What do doctors want in a model?
McCracken says a new model needs to have evidence and informed focus groups that will ensure the model’s implementation has productive results. “We need to provide something that will work for the system and work for the citizens of British Columbia, not small interest groups of doctors,” he said. In addition, he hopes to see a metric that analyzes how the model affects patient access to care. “How absurd it is that in this system that is completely falling apart, we don’t have a metric that we can use to say things are getting better or things are getting worse,” he said. Until 2019, a federally funded health care survey collected data on how many Canadians had access to primary care or a family doctor. Now, the data used to understand how many doctors there are is complicated, McCracken says.

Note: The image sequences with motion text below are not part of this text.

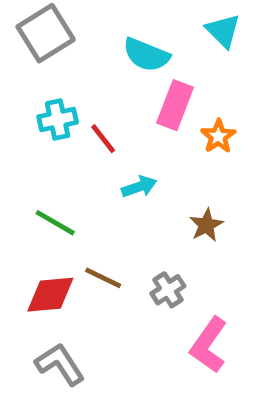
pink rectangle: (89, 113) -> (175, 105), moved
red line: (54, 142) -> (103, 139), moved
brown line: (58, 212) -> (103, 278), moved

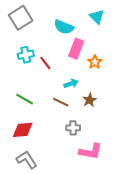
cyan arrow: (139, 187) -> (71, 84), moved
brown line: (103, 278) -> (61, 102), moved
gray cross: (168, 290) -> (73, 128), turned 32
pink L-shape: (209, 345) -> (91, 152), turned -115

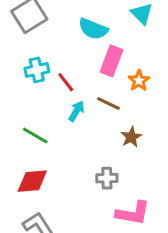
cyan arrow: (71, 84) -> (76, 111), moved, turned -40
brown line: (61, 102) -> (108, 103), moved

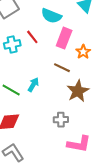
red line: (66, 82) -> (32, 37), moved
cyan arrow: (76, 111) -> (33, 85), moved
brown star: (131, 137) -> (78, 91), size x1.5

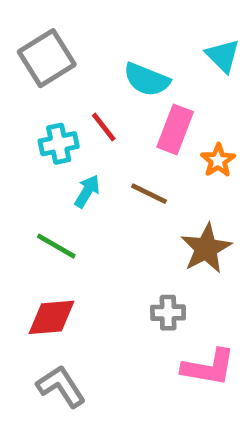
brown line: (62, 68) -> (149, 194), moved
cyan arrow: (33, 85) -> (87, 191), moved

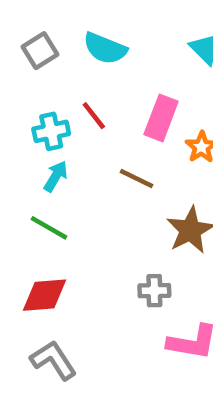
gray square: (47, 58) -> (40, 51), size x0.7
cyan semicircle: (147, 80) -> (105, 48), moved
cyan arrow: (87, 191) -> (56, 176), moved

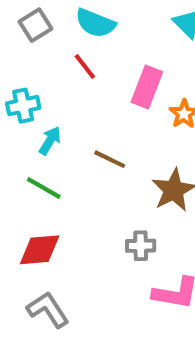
red line: (94, 116) -> (85, 66), moved
cyan cross: (51, 131) -> (23, 106), moved
brown line: (136, 178) -> (110, 159), moved

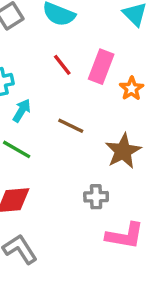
red line: (85, 66) -> (62, 65), moved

For Fong, a new model must prioritize the rising costs of living and running a family practice. “The elephant in the room is that if the government chooses to keep the fee-for-service system, it has to be said that billing codes for family doctors have only increased 3.2 percent over the past five years,” he said. . The pricing codes themselves don’t account for inflation or the rising cost of rent, he says. “There are many people who still choose daily practice. They graduate saying, “I want to provide community-based chronic care.” And then we don’t provide them with work that allows them to live as people,” McCracken said.